Victoria's Secret Fashion Show Reminds Us Sexism Goes Both Ways

All this talk about the Victoria's Secret fashion show and the annual argument about whether V.S. objectifies women reminded me of a book I read a long time ago: Self-Made Man: One Woman's Year Disguised as a Man, by Norah Vincent.

The book follows lesbian journalist Norah Vincent, who for a year and a half, lived disguised as a man. The study was prompted by a night in drag with a lesbian friend. Vincent was shocked at how differently she was treated by both men and women as she went about her night out. Curiosity drove her to adopt the persona of Ned.

The book is divided into sections. As Ned, she explored many different aspects of male culture. First she joined a male bowling league. As a man who was convincing, though still effeminate, she was very out of place among the tough, middle-aged, blue collar workers on her team. However, she quickly was amazed at the differences between men in women in how they compete (and don't compete with each other). Vincent marvelled at the significance attached to something as simple as a handshake, which she remarked was, "worlds away from the 'fake and cold' air kisses and limp handshakes exchanged by women"

Her next experiences were in the realm of dating and working as a man. She visited strip clubs as a man, which she found, even for men, to be a generally sad and detestable experience. She tried to pick up women at a bar, as a man and was baffled and hurt by the constant stream of rejection so many man are accustomed to. And she took on a testosterone-fueled door-to-door sales job.  

She also attended male-therapy session (they were in-style in the 90's when the reporting took place) where men, bereaved by divorce and unable to fit into a modern world that rejects most forms of masculinity, strove to find themselves again. After this experience she has an actual mental breakdown.

Most interestingly, she spent several months as a Catholic monk within a cloister. Yes, she lived in a monastery, for months, posing effectively as a man. 

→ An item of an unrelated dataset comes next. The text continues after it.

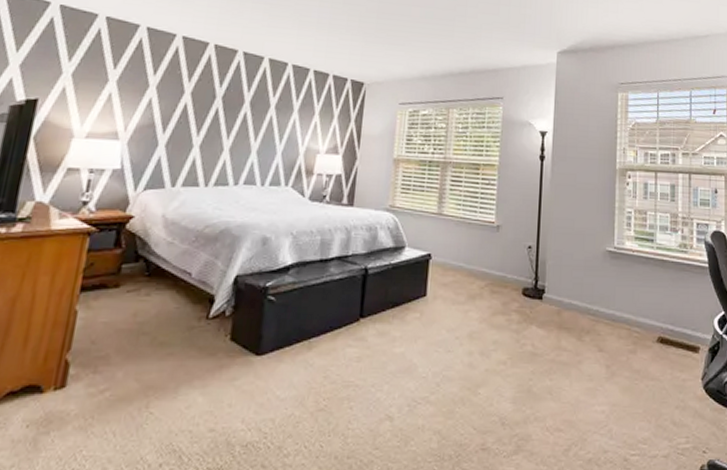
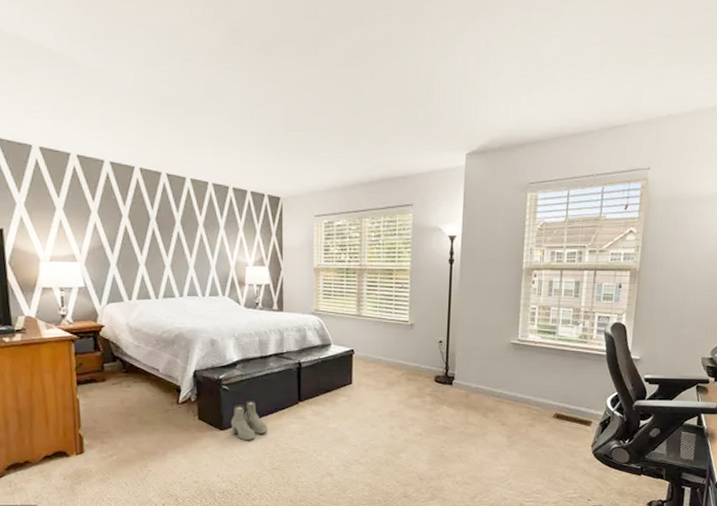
boots: none [270,316,317,371] -> present [231,401,267,441]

As a feminist who was taught in gender studies classes (which she noted were all populated and taught by militant feminists) that men were evil and misogynistic, the experience was eye-opening for her. Her life as a man challenged every fact she had believed while growing up, and gave her a much clearer perspective not only on the qualities and shortcomings of the feminist movement, but the effect of a modern society on men.

The book is a play-by-play account of an extremely fascinated observer. Ned's world is so wildly different than Norah's that the culture shock alone almost destroyed her mental health. By the end of the book, Norah finds herself questioning everything and feeling profound sorrow for men. It takes her a long, long time to recover from the ensuing depression. On the surface, the book appears to be like just another hate-filled diatribe against men, yet it's filled with sympathy for them. Her recovery period is also detailed in the book.

This book is a must-read for anyone who has even the vaguest interest in gender studies, or is preparing to debate the relationships between men and women in today's society. Vincent is a true journalist who walks into the situation with preconceptions, but an open mind, and finds her worldview totally turned upside down.

She is sympathetic to the plights of men, but also does not switch sides completely. She opts instead not to take a side at all and gives one of the fairest accounts of men and women's roles in society and their relationships ever put to print. From the simple things, to how men and women talk differently, to complex social issues like the impacts of divorce, and the expectations men and women have of each other, Vincent explores every aspect of gendered life.

Norah Vincent wrote a follow up book titled Voluntary Madness: Lost and Found in the Mental Healthcare System. After her experiences as a man, her depression got so dire that she felt she was a danger to herself, and per recommendation by her psychologist, she had her self committed into an institution. Vincent spent time at an expensive private hospital, a small-town institution, and a public, ill-funded, urban ward. The book not only details her recovery process, but also goes in depth into the deficiencies and strength of the country's mental health system. 

Vincent is a journalist who is committed to bringing stigmatized subjects like sexism and mental illness into the pubic debate. So, when we are reminded of these issues, like when the V.S. show airs, we should look to the experts for guidance.